__PROBLEM__:
The listing, minus its pictures, is to be given again exactly.

__RECORDED DATA__:
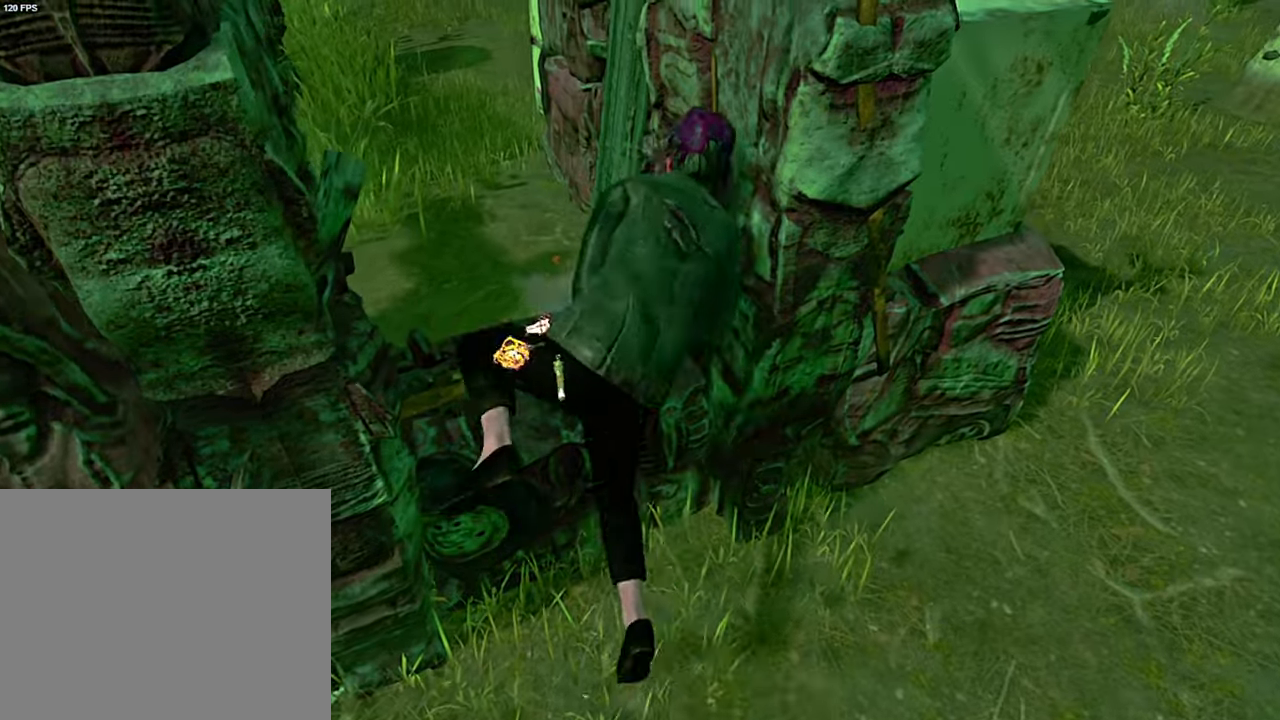
{"keys": ["a"], "events": [[284, "a", "down"], [384, "s", "down"], [417, "s", "up"]]}
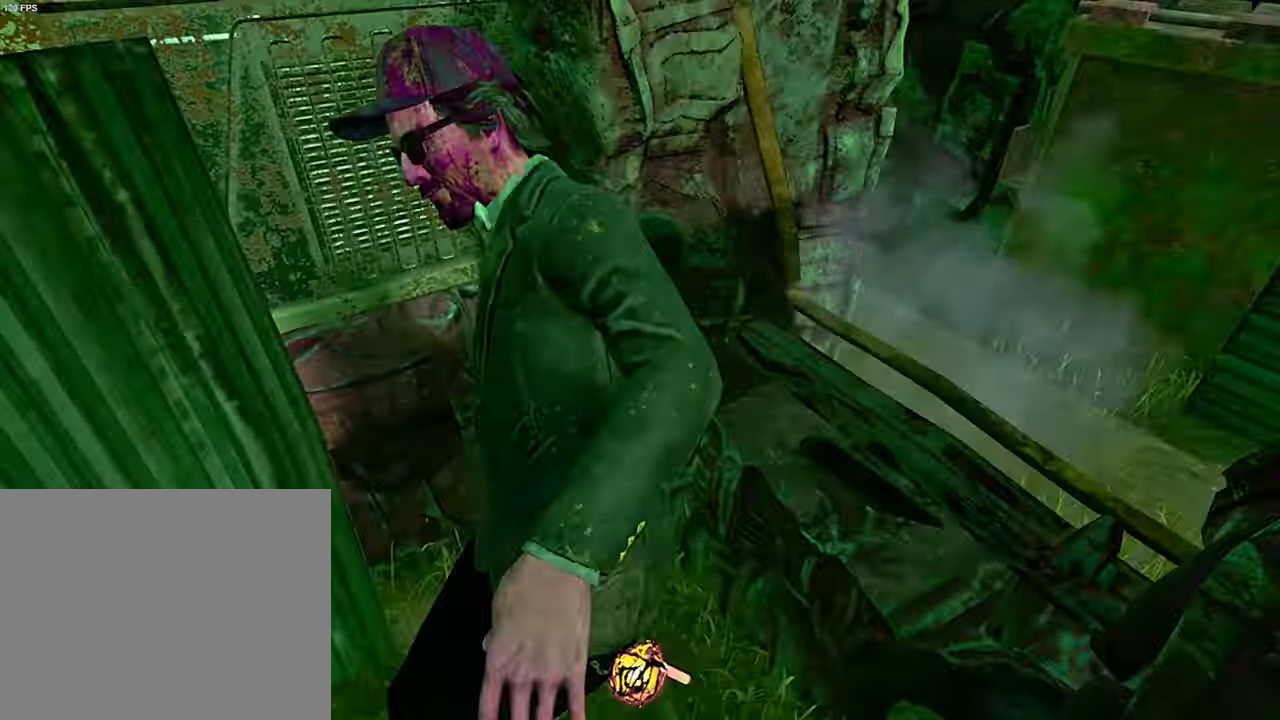
{"keys": ["d", "w"], "events": [[84, "d", "down"], [100, "a", "up"], [217, "w", "down"], [300, "space", "down"], [400, "space", "up"]]}
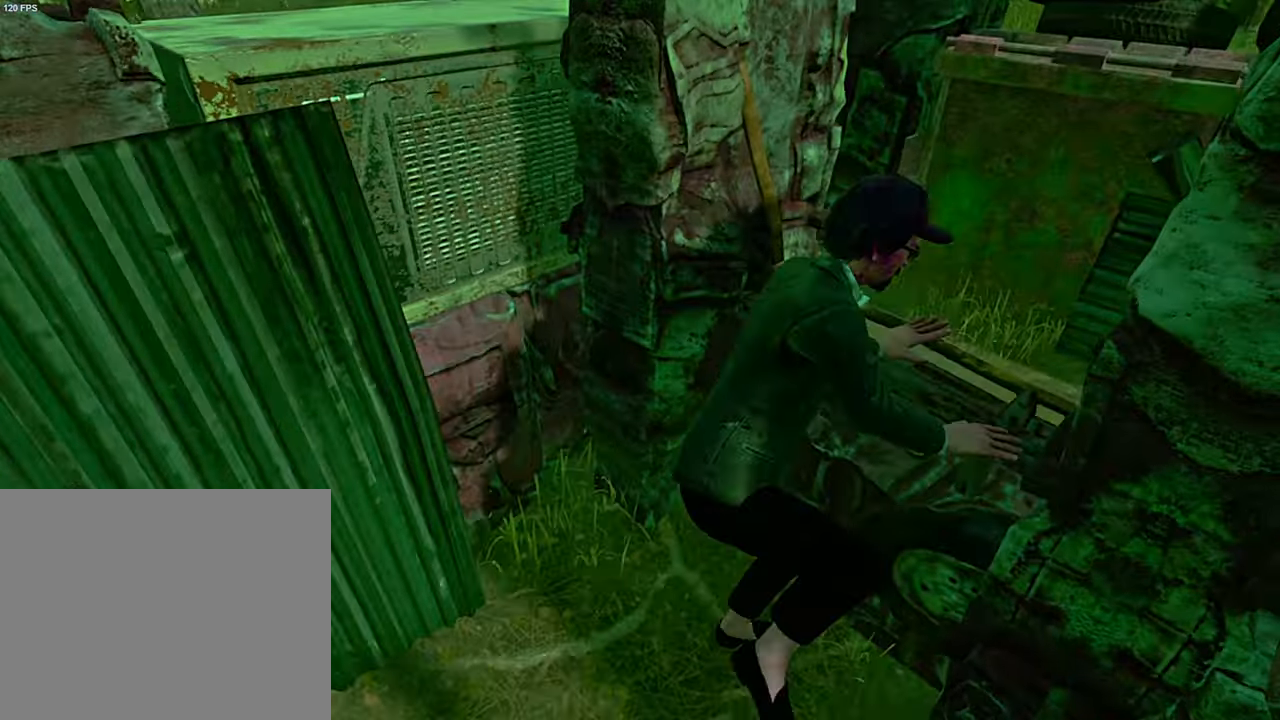
{"keys": ["d", "s", "shift"], "events": [[17, "w", "up"], [100, "d", "up"], [284, "shift", "down"], [334, "d", "down"], [500, "s", "down"]]}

__COMPLETED TASK__:
{"keys": ["a"], "events": [[284, "a", "down"], [384, "s", "down"], [417, "s", "up"]]}
{"keys": ["d", "w"], "events": [[84, "d", "down"], [100, "a", "up"], [217, "w", "down"], [300, "space", "down"], [400, "space", "up"]]}
{"keys": ["d", "s", "shift"], "events": [[17, "w", "up"], [100, "d", "up"], [284, "shift", "down"], [334, "d", "down"], [500, "s", "down"]]}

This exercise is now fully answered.